<<<<
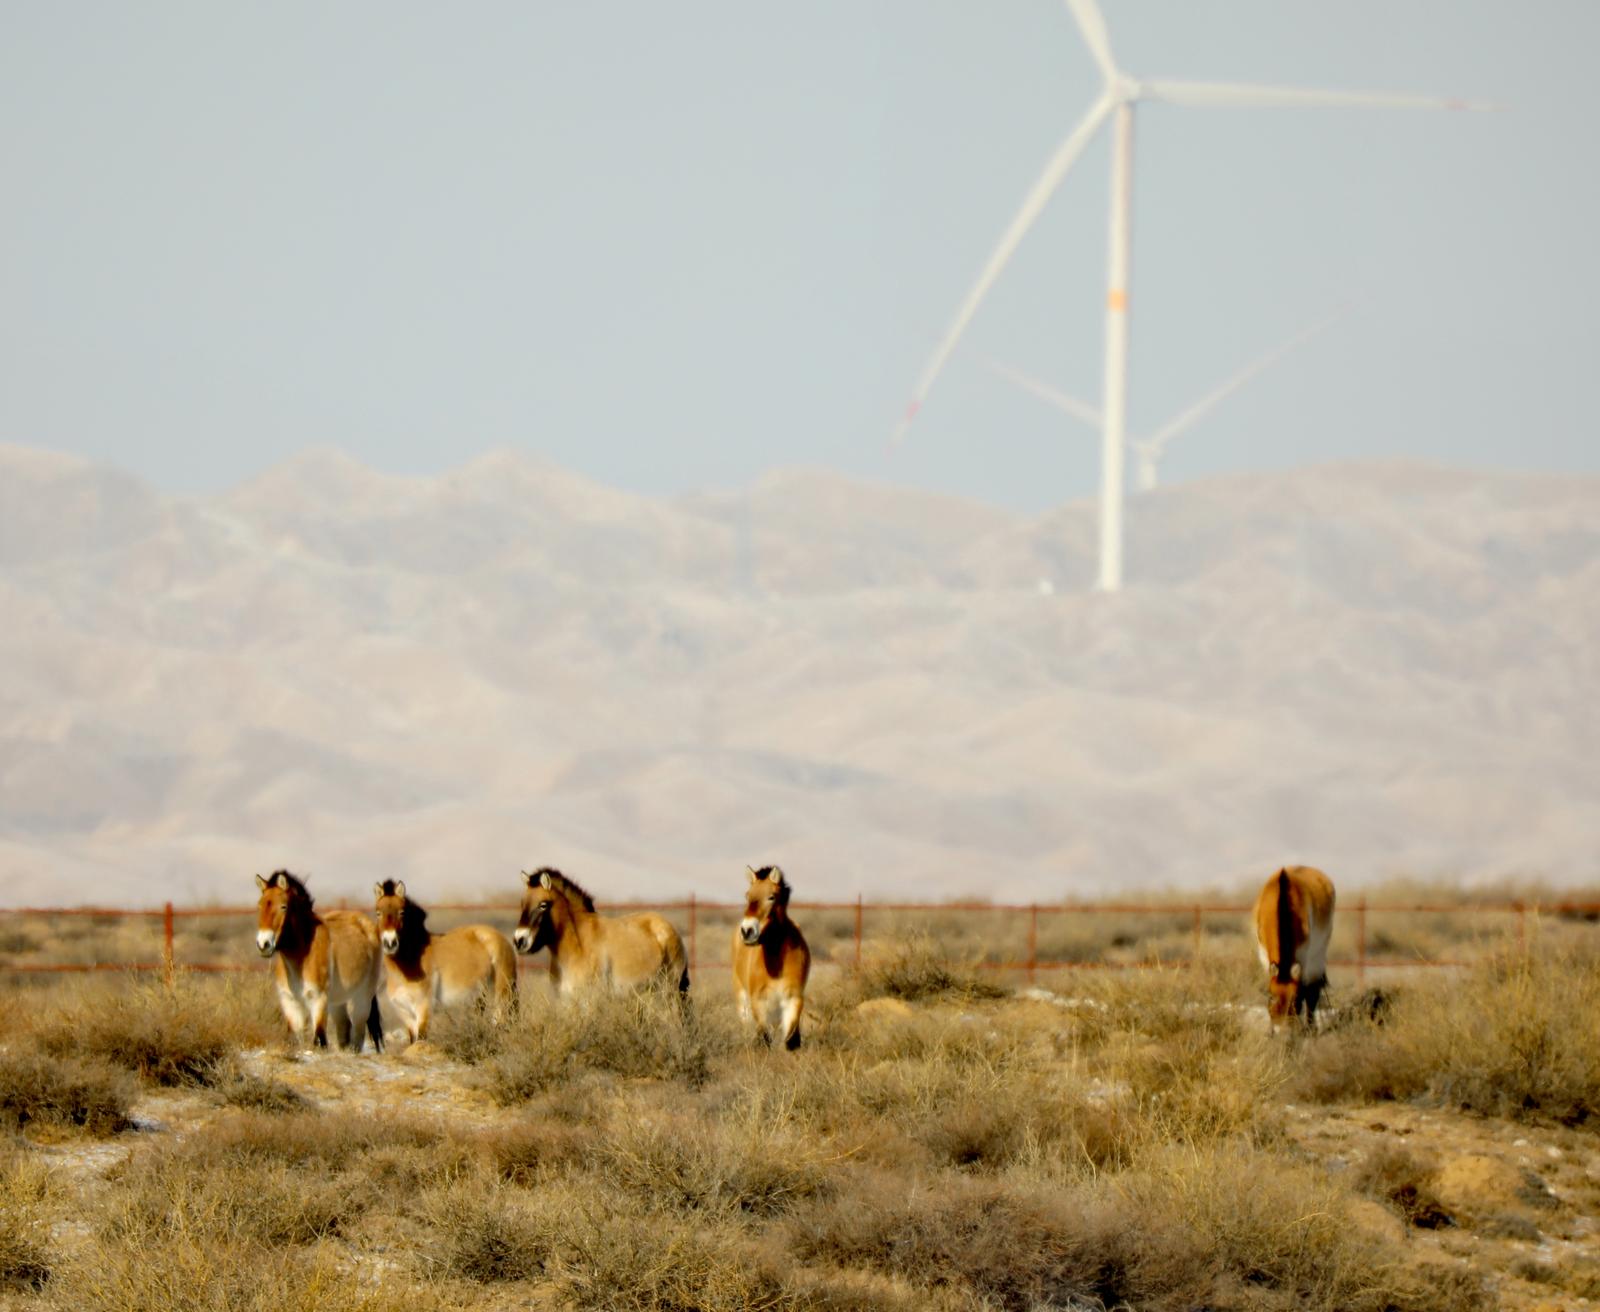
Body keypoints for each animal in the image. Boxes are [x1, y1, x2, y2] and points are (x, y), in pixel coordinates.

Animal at [252, 870, 384, 1056]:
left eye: (283, 906)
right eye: (259, 906)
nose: (263, 944)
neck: (300, 959)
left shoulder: (318, 999)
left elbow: (319, 1040)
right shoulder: (290, 1002)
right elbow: (295, 1040)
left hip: (362, 996)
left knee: (358, 1033)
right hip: (338, 1001)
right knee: (345, 1028)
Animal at [369, 883, 515, 1043]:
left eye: (402, 912)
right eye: (378, 913)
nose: (390, 943)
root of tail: (500, 938)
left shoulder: (423, 1007)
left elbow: (421, 1038)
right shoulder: (405, 1013)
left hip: (501, 992)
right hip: (480, 997)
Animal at [736, 864, 812, 1049]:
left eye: (771, 897)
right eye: (747, 896)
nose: (747, 931)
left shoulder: (793, 998)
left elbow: (790, 1039)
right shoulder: (759, 1001)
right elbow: (764, 1036)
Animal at [1248, 864, 1337, 1036]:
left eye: (1295, 999)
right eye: (1271, 996)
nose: (1281, 1031)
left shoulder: (1305, 957)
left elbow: (1308, 992)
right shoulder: (1264, 956)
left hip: (1318, 954)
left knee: (1313, 991)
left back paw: (1311, 1027)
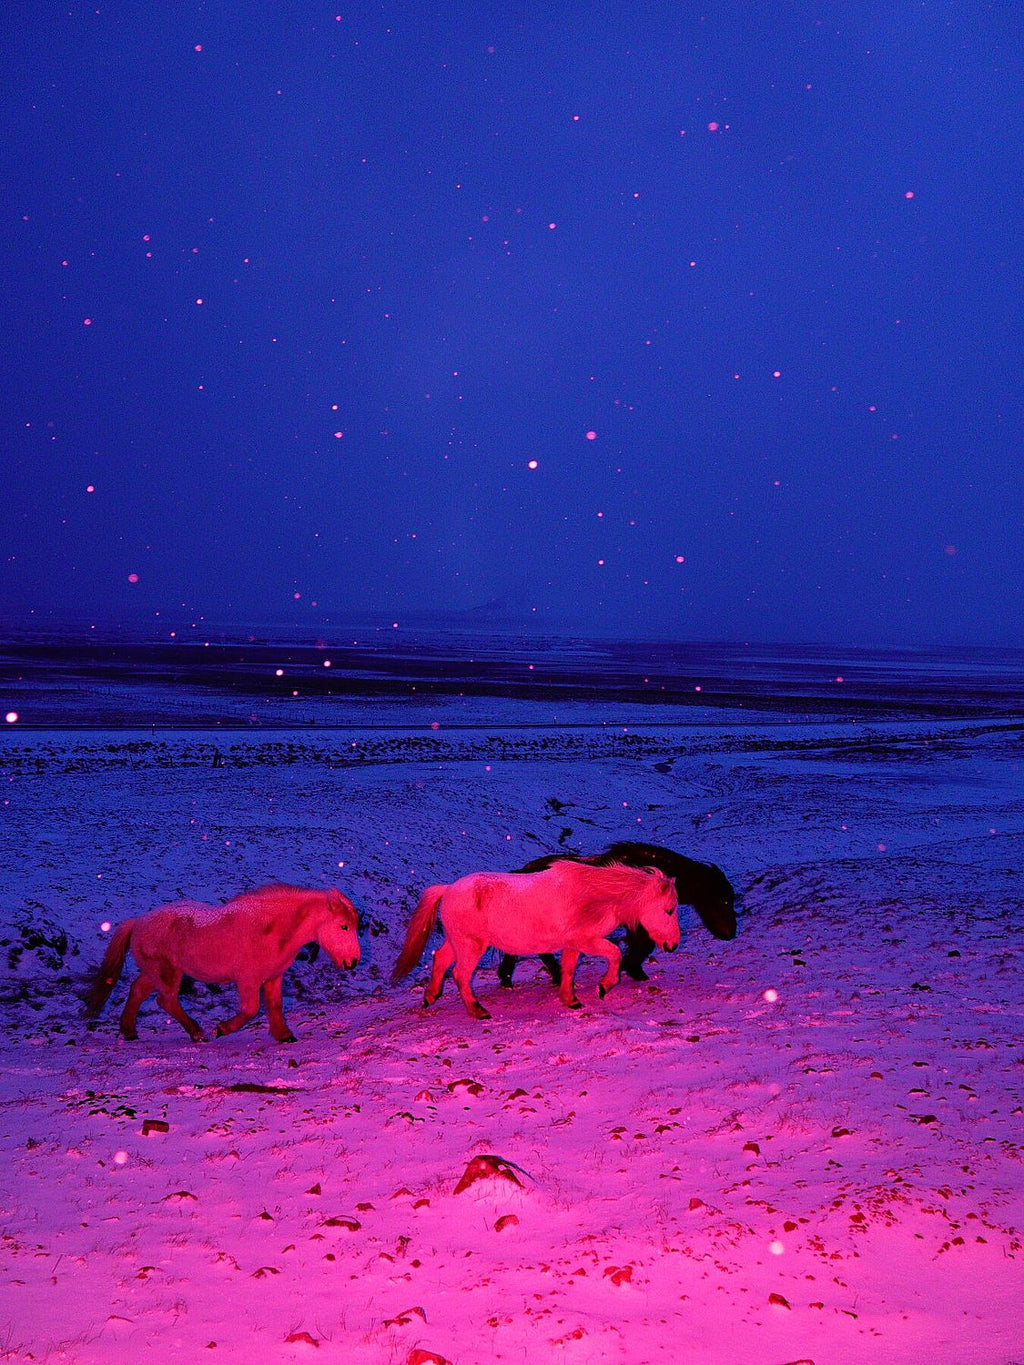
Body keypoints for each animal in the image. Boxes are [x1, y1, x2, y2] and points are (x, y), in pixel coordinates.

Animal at [84, 884, 360, 1043]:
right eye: (343, 926)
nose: (353, 961)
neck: (270, 929)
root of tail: (138, 921)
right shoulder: (248, 980)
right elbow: (250, 1009)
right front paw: (223, 1029)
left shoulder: (273, 978)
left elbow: (274, 1006)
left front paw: (284, 1036)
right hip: (166, 972)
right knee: (166, 1000)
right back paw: (197, 1033)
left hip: (155, 972)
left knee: (138, 992)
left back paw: (129, 1031)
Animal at [391, 861, 679, 1019]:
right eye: (669, 910)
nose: (674, 944)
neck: (592, 895)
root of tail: (448, 889)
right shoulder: (587, 941)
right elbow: (615, 955)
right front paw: (603, 987)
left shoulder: (573, 945)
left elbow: (568, 970)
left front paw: (570, 1000)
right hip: (471, 946)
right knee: (461, 975)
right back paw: (477, 1011)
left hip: (458, 942)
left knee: (440, 960)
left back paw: (430, 997)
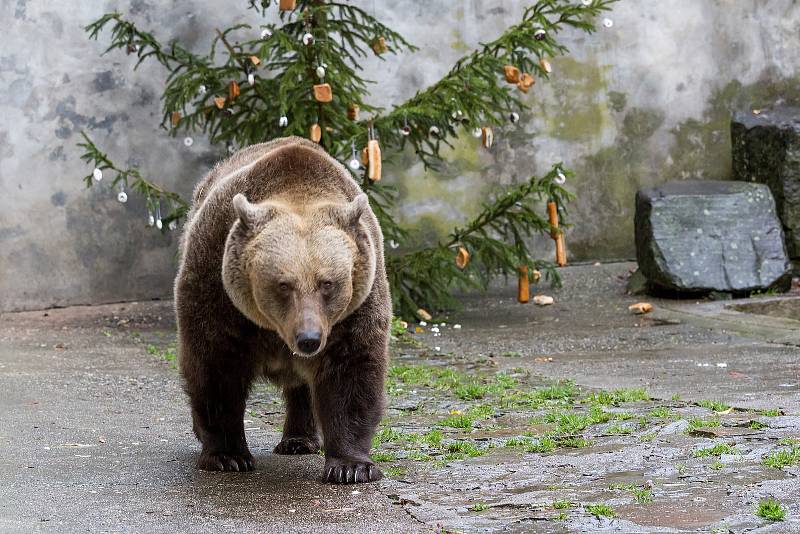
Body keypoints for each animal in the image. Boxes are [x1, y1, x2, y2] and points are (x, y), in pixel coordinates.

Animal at [174, 137, 390, 486]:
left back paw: (298, 440)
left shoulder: (356, 307)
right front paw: (227, 456)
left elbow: (351, 372)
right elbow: (215, 364)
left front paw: (351, 466)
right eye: (283, 284)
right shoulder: (217, 285)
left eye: (327, 283)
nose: (309, 339)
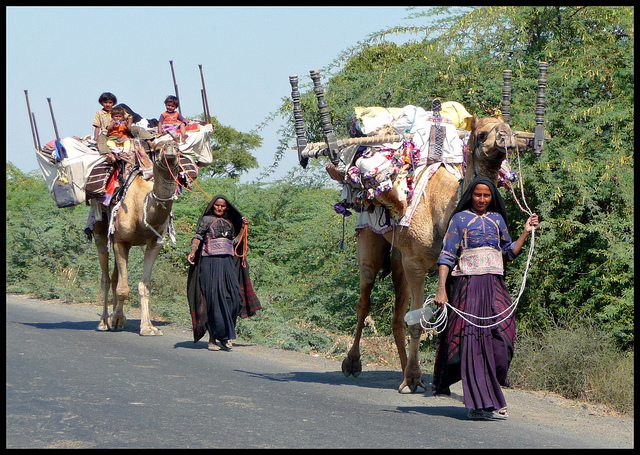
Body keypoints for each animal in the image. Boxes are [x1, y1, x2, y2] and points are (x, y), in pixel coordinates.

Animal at [91, 144, 180, 336]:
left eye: (177, 147)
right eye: (159, 148)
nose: (170, 150)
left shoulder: (155, 243)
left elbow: (144, 285)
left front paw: (147, 327)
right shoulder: (120, 241)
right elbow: (123, 289)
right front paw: (115, 320)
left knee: (115, 276)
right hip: (100, 231)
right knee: (106, 278)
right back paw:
>>>>
_PROBLEM DETAILS_
Find "right hip: (338, 1001)" in the entries above and copy that whole line exactly, then each line after it through the line that contains "right eye: (747, 896)".

_RESPONSE TO THIS TASK_
right hip: (338, 1001)
right knee: (345, 1028)
Animal at [369, 883, 515, 1043]:
left eye: (402, 912)
right eye: (378, 913)
nose: (390, 943)
root of tail: (500, 938)
left shoulder: (423, 1007)
left elbow: (421, 1038)
right shoulder: (405, 1013)
left hip: (501, 992)
right hip: (480, 997)
Animal at [736, 864, 812, 1049]:
left eye: (771, 897)
right eye: (747, 896)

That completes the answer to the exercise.